Since they all now have log size increasing, it doesn't look like its going to stop! Hm!

I wonder if this has something to do with retention logic changes in 0.9. Investigating.

Ok, I believe that when switching inter.broker.protocol.version and bouncing brokers, on startup they most have touched the data files on disk. Since log retention is based on file mtime, and all of the log files were touched when the broker started up, it will take a full week before any old logs are removed.

We will check back on kafka1012 on Thursday or Friday this week to see if my guess is correct. We'll also need to keep an aye on disk usage. If we ever get close to filling up disks, we should set log retention size to something small enough to get it to delete the files, and then bounce the broker.

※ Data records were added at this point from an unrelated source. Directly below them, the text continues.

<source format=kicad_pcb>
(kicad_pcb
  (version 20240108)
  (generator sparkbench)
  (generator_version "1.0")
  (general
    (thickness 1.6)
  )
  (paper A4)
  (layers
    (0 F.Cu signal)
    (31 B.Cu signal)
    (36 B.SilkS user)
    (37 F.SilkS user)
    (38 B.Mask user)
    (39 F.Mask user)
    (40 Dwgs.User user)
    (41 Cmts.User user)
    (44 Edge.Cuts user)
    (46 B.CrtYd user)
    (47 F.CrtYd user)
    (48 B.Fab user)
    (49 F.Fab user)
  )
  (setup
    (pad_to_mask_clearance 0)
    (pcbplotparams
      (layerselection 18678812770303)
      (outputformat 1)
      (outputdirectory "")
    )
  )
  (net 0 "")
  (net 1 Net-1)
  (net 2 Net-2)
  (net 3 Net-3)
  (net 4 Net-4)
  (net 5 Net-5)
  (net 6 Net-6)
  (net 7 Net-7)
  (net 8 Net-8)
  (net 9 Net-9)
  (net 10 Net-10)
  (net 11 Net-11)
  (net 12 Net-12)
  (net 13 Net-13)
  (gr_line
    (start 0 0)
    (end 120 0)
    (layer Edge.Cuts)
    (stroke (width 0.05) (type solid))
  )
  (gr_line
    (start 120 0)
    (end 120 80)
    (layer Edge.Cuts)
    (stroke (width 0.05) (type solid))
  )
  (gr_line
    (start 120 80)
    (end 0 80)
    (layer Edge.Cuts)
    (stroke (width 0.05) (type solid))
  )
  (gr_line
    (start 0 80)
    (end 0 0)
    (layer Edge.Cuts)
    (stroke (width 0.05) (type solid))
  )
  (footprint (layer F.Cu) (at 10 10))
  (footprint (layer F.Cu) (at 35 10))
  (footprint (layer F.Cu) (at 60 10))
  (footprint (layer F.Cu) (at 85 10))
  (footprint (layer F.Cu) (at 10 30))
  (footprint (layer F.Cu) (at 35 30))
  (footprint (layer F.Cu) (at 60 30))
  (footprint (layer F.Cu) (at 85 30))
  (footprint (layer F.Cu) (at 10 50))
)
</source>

Grr, these are getting close to full. Luca and I tried to dynamically set topic retention, but kafka didn't seem to care. (I had never tried it before). I'm going to have to bounce the brokers in order to get them to temporarily run with a shorter retention period. Starting this now...

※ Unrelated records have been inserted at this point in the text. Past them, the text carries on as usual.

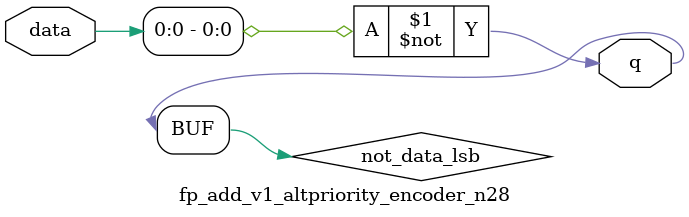
<source format=v>
module fp_add_v1_altpriority_encoder_n28 (
	data,
	q
);
	input [1:0] data;
	output [0:0] q;
	wire not_data_lsb;
	
	assign not_data_lsb = ~data[0];	
	assign q = not_data_lsb;
endmodule
</source>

I take it back! The command I had run previously looks like it had a larger retention.ms than the default! Doh! This is working:

kafka configs --alter --entity-type topics --entity-name webrequest_upload --add-config retention.ms=172800000 # 48 hours

Ok, brokers have deleted webrequest_upload data older than 48 hours. I've removed the topic config override via:

kafka configs --alter --entity-type topics --entity-name webrequest_upload --delete-config retention.ms

Things are a little better now. We might have to do this for webrequest_text too, if things start filling up again before Monday.